Today, owning a nuclear arsenal represents the difference between being a main military power with powerful deterrent capabilities or being at risk of a probable attack from neighboring countries with stronger militaries.
After World War II nuclear arms race started, and extensive numbers of devastating nuclear weapons were produced, atomic bombs have always been mistaken for nuclear or hydrogen bombs, but their inner workings and explosion yield are entirely different.
Atomic vs. nuclear
The atomic bomb and the nuclear bomb aren’t the same things. They vary in the amount of energy needed for the nuclear reaction and are released in the following explosion.
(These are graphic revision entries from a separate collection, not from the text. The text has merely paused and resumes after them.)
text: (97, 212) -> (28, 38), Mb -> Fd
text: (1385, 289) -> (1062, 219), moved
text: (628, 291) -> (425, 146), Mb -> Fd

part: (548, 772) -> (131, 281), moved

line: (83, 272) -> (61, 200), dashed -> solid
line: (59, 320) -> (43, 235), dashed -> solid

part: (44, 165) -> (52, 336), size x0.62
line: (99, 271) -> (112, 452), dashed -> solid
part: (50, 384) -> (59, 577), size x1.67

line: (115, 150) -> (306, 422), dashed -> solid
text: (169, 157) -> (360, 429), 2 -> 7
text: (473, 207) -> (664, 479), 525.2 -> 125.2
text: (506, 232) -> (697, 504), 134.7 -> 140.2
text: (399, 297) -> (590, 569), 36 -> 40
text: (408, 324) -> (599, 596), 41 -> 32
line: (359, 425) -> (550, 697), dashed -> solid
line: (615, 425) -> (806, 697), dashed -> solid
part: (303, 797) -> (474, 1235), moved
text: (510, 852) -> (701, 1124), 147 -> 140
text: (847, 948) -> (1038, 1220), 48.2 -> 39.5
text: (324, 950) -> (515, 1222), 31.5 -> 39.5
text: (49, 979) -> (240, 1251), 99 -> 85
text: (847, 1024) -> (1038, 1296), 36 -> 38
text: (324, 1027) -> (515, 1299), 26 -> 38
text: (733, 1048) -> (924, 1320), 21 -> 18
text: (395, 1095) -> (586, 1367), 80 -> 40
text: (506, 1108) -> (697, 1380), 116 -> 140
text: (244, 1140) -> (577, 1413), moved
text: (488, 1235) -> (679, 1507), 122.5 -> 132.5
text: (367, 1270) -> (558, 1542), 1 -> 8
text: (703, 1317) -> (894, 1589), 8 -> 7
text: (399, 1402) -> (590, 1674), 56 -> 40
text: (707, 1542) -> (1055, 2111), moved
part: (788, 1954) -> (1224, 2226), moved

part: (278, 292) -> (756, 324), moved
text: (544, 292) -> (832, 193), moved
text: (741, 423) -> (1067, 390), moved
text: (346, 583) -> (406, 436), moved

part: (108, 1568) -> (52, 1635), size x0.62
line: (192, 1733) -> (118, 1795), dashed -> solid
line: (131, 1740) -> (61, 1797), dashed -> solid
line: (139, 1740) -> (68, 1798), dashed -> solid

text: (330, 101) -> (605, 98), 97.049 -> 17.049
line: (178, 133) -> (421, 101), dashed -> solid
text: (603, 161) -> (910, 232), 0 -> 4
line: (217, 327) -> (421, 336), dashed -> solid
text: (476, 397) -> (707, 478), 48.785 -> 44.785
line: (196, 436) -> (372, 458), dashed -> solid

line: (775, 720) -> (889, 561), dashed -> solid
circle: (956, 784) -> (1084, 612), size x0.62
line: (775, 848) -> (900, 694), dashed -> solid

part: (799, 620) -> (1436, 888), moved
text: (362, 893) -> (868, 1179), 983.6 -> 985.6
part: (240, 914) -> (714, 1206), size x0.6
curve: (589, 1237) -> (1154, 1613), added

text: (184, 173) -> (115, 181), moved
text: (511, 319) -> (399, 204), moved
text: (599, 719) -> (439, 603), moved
Atomic bombs use nuclear fission while nuclear bombs leverage nuclear fusion.
The atomic bombs work by splitting radioactive and unstable atoms into smaller ones, which initiates a nuclear chain reaction, resulting in the impulsive release of destructive energy. The principle of splitting atoms is known as nuclear fission.
A nuclear bomb is a more refined version of the atomic bomb because it demands smaller atoms to fuse into a larger atom which is named nuclear fusion, the contrasting process of the atomic bomb (nuclear fission).
In nuclear bombs, deuterium and tritium are fused to develop a larger atom such as hydrogen. Consequently, nuclear bombs are known as hydrogen bombs.
To perform nuclear fusion and make all the small atoms fuse into one, it needs to create an atomic explosion to get them to the correct temperature and pressure. The effect is an explosive reaction that unleashes energy in the form of pressure, heat, and radiation.
Atomic bomb

The scientific name of the atomic bomb is the fission bomb. When the bomb was completed, it was tested on July 16, 1945, in Albuquerque, New Mexico – less than a month before it was first used on Japanese soil.
Only 2 atomic bombs have been dropped in history, and their effects were devastating in terms of casualties and destruction.
Little Boy and Fat Man: the most famous atomic bombs

On July 3, 1945, the atomic bomb called Little Boy was dropped on Hiroshima by the Boeing B-29 Superfortress Enola Gay, causing a blast yield of 15 kilotons of TNT.
The second atomic bomb, Fat Man, had a length of 128 inches (3.3 m) and was dropped in Nagasaki with a higher destructive force than Little Boy (21 kilotons).
Nuclear bomb

Nuclear or hydrogen bombs cause a larger explosion than atomic bombs – and the shock waves, blast the heat, and radiation have a greater range as well.
It was initially designed under the leadership of Edward Teller in the US and exploded for the first time in the Pacific ocean in 1952.
These kinds of bombs also differ in their damaging power. A nuclear bomb like the Soviet Tsar’s bomb had a 50.000 kilotons explosion (equivalent to 50 million tons of dynamite), which is more potent than the 15 kilotons of the bomb dropped on Hiroshima.
Tsar Bomba: the most powerful nuclear bomb

The Tsar Bomba was a hydrogen bomb conceived by the Soviet Union, responsible for the biggest human-made blast to date.
It was activated in 1961, as a military power demonstration in a Russian archipelago located in the Barents Sea, and its explosion was approximately 58 megatons (58.000 kilotons) of TNT.
Atomic bombs and nuclear bombs are devastating
Since nuclear bombs generate explosions that are at least 1,000 times greater in power than an atomic bomb, they aren’t used as a weapon in combat but as a military method of nuclear deterrence and MAD (Mutual assured destruction).
A nuclear bomb is stronger than an atomic bomb. The world’s supply of nuclear weapons is huge and they could even end the world and humanity.